You're right, Chris. Zach and I have been working on some other solutions. A coating of marine resin seems to work, although we still need to do some tests on how effective it is as an insulator. We'll post test results.


Another good one is the epoxy coating that electricians use on bare wire. The mini rov's motors have that and seem to be doing good so far.


If you want to do a magnetically coupled drive system, I'd suggest borrowing a design from the pond pump makers. you can build a set of coils, then pot the whole thing to make it forever waterproof, and then have a magnetic "core" that is connected to the prop shafts.

For example: for a cutaway. the o-ring is to keep the water inside the pump, since the "cap" where the water inlets and outlets are connected to are removable.

A picture of the replaceable impeller may make more sense: Note that the shaft must be connected on both ends to be stable. You could theoretically build a shaft that didn't need it, but it would have to be pretty stiff or have some sort of a slip "bearing" on each side of the magnet. the shaft on the impeller is actually stationary, and the little rubber end caps allow for some vibration without destroying the motor. these motors CANNOT be run dry; they rely on water to keep the magnet from rubbing on the shaft and/or sides of the motor housing.

These types of pumps can run for years @ 24/7 without maintenance.


Has anyone actually tested brushless motors in the real world? Followed by being flushed with fresh water and then lubricated after dives to see how long they will last?



Anthony, we've tested it several times and they've performed well. We even went a few days without silicon spray and freshwater rinsing. We did start to see some corrosion after that, though.


Thanks David, I am scratch building right now my own and have lots to do still. 99% of my dives will be in fresh water anyways. I sure am learning alot as I go and I haven't read or researched this much information since university : )

I am using 750Kv brushless motors for my build and they will be exposed to water. My next build will be oil filled housings and magnetic couplings. You can check it out on Home Built


Sounds great! Keep us posted. Lots of folks are interested in the magnetically coupled drive strategy - excited to see some of the different methods on the forums.


Here's one that Ben is working on:


Anyone tried potting the windings - in the bldc outrunners they don't spin so there's no problems with balance? Could use a thermally conductive potting epoxy and perhaps a vacuum to make sure there's no air bubbles.

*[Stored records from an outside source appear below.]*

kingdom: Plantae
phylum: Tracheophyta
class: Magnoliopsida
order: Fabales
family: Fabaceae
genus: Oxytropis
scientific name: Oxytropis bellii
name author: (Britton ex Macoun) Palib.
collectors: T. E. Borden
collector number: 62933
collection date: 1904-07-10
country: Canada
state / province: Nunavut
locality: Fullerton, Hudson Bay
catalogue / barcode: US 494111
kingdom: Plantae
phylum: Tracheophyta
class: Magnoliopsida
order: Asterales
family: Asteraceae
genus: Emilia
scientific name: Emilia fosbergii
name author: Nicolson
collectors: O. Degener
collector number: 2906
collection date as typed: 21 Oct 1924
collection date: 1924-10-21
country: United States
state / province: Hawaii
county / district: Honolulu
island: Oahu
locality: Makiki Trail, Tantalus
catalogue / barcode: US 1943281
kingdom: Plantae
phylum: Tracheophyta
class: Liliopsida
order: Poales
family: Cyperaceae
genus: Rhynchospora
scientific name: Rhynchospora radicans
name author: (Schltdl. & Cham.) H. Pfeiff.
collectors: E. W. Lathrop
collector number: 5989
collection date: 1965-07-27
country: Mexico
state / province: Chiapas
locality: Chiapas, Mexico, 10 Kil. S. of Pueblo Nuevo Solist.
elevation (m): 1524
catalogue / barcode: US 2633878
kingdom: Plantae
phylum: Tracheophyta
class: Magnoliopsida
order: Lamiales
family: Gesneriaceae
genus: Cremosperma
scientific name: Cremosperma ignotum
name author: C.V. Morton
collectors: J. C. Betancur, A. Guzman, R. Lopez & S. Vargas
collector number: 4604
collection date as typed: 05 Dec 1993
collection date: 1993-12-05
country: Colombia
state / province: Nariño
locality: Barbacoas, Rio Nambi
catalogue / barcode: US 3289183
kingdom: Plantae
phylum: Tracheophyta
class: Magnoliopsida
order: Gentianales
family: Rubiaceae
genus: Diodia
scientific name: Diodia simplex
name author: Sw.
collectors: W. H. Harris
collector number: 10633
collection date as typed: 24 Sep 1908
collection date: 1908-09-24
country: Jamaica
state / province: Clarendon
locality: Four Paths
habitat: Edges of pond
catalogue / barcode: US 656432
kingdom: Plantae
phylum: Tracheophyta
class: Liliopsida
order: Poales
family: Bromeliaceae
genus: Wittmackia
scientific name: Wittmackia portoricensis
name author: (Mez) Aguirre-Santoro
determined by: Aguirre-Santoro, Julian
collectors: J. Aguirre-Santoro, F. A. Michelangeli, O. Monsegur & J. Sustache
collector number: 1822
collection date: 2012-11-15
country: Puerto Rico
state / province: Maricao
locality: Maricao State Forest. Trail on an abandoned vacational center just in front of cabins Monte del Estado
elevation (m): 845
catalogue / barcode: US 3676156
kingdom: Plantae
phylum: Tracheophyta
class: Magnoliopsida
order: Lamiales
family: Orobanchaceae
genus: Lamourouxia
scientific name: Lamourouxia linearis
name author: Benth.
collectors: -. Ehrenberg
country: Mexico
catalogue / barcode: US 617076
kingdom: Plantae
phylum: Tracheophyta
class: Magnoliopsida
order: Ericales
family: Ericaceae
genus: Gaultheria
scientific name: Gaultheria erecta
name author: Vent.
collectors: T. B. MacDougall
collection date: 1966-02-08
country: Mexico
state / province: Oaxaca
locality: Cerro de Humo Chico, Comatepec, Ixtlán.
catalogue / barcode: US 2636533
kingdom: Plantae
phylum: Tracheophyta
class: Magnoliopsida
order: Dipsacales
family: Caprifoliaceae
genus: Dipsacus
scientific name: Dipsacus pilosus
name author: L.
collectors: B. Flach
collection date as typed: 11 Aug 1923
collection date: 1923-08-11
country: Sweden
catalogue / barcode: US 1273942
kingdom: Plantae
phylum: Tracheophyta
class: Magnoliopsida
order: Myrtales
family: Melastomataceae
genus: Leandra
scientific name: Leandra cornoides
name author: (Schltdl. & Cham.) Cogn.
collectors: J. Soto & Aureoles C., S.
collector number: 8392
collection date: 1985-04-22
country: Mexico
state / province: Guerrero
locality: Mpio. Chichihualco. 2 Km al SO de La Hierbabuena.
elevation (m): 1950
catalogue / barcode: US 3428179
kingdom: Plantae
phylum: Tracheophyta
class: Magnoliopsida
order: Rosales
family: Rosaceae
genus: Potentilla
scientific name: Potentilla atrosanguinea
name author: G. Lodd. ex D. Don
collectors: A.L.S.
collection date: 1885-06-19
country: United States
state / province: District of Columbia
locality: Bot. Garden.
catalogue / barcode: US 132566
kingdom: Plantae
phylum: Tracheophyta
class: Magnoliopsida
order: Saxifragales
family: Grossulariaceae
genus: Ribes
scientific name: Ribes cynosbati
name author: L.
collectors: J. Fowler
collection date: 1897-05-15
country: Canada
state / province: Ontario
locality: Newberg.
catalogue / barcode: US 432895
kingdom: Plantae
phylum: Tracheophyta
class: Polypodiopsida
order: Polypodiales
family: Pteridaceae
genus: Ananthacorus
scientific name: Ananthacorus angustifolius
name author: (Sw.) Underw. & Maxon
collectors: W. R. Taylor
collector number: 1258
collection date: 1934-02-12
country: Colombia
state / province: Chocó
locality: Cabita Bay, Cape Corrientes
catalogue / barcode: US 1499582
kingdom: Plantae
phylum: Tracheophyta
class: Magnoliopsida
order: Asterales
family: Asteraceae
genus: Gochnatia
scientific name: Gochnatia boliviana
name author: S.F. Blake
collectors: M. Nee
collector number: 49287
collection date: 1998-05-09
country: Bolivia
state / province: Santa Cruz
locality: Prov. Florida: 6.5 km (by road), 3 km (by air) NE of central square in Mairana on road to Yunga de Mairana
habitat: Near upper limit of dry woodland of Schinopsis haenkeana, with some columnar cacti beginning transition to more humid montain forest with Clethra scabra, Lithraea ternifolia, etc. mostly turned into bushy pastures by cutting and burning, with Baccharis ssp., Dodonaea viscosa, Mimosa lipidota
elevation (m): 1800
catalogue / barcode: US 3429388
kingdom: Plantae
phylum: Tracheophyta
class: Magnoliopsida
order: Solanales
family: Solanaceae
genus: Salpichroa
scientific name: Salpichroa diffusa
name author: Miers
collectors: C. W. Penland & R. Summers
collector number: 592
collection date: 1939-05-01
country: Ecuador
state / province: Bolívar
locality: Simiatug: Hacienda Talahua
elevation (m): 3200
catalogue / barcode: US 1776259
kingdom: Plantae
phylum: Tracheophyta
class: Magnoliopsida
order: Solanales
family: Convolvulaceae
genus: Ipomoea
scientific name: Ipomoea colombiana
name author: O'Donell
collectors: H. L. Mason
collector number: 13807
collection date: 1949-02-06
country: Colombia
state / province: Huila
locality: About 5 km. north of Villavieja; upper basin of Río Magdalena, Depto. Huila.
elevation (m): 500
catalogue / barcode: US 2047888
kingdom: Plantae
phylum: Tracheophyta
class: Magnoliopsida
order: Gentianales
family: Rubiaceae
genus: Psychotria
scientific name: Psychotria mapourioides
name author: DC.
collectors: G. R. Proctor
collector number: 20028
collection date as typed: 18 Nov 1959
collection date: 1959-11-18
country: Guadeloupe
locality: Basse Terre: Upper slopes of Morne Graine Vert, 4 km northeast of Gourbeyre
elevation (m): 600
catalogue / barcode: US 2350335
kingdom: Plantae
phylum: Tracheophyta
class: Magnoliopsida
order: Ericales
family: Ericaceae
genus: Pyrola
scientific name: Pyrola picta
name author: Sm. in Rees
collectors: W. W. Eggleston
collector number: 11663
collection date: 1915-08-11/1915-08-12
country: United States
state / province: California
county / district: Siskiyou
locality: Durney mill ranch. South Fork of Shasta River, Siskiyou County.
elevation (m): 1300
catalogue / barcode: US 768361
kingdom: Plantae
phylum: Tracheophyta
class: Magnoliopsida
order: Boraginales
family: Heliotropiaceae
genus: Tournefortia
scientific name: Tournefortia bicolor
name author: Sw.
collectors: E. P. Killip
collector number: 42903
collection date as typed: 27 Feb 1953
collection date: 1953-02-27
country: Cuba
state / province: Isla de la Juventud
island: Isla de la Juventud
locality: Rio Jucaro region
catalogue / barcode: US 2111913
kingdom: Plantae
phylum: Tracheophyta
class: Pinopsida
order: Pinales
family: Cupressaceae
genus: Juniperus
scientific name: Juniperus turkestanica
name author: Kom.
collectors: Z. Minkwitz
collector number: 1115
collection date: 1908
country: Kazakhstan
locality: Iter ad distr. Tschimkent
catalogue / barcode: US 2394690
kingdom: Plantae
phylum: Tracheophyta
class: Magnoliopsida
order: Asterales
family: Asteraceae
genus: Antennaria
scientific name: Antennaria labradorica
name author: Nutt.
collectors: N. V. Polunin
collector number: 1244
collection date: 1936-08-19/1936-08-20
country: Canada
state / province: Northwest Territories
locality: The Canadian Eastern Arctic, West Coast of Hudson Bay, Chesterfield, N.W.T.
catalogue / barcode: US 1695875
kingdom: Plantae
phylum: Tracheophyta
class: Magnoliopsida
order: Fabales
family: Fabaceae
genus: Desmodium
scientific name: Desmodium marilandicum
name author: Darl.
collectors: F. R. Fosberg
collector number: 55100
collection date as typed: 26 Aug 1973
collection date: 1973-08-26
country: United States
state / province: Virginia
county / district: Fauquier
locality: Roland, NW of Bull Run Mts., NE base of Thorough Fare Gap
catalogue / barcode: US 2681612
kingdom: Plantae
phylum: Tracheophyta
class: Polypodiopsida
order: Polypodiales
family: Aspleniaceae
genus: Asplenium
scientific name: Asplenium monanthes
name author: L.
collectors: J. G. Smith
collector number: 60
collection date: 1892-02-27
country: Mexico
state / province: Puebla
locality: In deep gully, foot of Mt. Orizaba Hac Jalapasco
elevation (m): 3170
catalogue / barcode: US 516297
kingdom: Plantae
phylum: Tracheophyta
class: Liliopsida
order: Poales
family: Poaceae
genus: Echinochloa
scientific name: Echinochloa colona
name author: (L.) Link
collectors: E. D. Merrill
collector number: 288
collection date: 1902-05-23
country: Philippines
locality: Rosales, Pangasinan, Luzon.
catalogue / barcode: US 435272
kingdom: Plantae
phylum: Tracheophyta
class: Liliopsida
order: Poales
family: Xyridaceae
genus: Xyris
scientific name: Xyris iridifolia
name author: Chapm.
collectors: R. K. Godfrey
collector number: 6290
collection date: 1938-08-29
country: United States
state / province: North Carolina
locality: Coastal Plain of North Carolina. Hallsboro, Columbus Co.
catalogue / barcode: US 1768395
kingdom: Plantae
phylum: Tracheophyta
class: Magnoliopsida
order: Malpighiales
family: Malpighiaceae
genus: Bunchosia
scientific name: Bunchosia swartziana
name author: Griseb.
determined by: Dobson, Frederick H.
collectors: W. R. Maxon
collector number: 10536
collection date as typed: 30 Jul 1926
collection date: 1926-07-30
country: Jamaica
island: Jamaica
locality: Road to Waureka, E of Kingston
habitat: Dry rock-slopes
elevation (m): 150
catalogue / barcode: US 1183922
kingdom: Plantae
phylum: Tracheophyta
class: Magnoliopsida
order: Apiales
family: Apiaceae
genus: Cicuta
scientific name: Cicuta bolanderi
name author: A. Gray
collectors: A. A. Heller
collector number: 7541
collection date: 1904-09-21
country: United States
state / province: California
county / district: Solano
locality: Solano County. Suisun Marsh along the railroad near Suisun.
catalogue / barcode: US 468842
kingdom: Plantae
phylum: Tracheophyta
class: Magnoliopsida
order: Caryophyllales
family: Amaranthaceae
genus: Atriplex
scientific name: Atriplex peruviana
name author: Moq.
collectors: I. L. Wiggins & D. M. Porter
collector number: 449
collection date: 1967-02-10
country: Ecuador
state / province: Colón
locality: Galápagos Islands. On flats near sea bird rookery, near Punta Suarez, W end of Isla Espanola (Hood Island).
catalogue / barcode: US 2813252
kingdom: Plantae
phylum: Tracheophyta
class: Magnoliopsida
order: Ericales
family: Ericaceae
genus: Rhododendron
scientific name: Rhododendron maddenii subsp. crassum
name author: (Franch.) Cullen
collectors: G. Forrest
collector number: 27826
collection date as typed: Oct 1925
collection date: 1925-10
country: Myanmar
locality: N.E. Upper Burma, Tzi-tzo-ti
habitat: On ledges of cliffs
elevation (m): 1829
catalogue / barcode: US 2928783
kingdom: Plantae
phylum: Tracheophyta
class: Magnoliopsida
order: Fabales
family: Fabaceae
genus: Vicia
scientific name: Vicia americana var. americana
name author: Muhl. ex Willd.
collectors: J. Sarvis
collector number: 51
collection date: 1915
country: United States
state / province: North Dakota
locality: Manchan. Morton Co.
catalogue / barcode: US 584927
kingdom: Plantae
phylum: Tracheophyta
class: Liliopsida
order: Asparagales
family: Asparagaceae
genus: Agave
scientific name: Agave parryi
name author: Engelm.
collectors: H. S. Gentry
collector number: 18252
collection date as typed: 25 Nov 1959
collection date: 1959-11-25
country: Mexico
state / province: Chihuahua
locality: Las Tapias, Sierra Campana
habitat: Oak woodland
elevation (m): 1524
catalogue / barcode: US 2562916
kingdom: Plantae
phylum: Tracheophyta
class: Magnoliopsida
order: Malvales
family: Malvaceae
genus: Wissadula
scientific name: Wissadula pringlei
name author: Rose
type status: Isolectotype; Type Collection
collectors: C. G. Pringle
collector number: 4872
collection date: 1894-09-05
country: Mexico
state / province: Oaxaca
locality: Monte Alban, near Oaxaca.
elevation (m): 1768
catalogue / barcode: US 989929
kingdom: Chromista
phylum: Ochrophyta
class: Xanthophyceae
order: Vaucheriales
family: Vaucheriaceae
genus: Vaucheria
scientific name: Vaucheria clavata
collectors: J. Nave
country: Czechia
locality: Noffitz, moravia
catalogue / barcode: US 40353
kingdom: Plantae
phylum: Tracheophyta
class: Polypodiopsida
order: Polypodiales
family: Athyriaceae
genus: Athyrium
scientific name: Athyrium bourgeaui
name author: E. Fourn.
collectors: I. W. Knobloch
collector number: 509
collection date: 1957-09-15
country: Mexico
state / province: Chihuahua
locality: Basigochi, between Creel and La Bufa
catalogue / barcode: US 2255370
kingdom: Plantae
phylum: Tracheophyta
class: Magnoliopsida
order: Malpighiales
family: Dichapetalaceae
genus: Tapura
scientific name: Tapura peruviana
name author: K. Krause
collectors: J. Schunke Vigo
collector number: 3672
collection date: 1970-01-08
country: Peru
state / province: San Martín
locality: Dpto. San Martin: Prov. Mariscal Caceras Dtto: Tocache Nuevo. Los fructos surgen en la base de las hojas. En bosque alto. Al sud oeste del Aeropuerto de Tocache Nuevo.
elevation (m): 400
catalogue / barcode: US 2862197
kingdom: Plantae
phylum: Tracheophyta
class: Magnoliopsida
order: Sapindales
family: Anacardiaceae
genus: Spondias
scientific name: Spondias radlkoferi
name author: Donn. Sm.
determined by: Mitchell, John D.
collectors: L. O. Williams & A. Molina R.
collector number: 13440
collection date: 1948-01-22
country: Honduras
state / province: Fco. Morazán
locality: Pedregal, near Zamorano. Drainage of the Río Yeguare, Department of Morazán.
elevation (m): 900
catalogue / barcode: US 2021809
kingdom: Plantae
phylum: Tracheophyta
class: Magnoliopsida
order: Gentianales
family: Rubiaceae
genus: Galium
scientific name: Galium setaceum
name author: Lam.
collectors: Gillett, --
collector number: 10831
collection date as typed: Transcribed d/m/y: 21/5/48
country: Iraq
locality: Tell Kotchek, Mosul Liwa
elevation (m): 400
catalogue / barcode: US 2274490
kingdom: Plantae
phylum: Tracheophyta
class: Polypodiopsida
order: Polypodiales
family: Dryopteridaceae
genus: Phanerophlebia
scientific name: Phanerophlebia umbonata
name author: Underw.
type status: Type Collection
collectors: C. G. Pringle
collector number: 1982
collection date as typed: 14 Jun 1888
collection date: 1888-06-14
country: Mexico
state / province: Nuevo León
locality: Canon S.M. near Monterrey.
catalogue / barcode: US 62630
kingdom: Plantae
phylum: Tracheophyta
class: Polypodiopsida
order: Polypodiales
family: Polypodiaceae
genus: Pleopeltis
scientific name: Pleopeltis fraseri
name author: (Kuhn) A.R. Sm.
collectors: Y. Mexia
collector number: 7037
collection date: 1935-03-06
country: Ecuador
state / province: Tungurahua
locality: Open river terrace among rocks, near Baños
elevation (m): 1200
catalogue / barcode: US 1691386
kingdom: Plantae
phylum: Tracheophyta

We've tinkered around with potting the motors a bit, but it's the bearings that really need to be protected from corrosion. Tarnish on the stators doesn't really effect performance, however if the bearings corrode, it can freeze up the prop. We also have to insulate the solder junctions between the motor leads and magnet wire for the stators. This could be done with potting like you describe, but liquid electrical tape seems to do just fine.

There may be use in adding a little more protection to the magnets on the motor bell, since they are plated with only a small amount of nickle and the neodymium underneath is very susceptible to rust. This might be doable with a light layer of conformal coating, but I've never worried to about ti too much since the part is so easy and low cost to replace.